_WHAT THE EXERCISE ASKS_
Copy the lines below exactly. No picture goes into the copy.

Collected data
________________

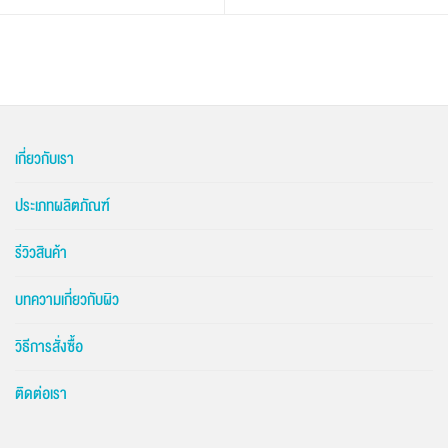
เกี่ยวกับเรา
ประเภทผลิตภัณฑ์
รีวิวสินค้า
บทความเกี่ยวกับผิว
วิธีการสั่งซื้อ
ติดต่อเรา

________________

_OUTPUT FOR THIS EXERCISE_
เกี่ยวกับเรา
ประเภทผลิตภัณฑ์
รีวิวสินค้า
บทความเกี่ยวกับผิว
วิธีการสั่งซื้อ
ติดต่อเรา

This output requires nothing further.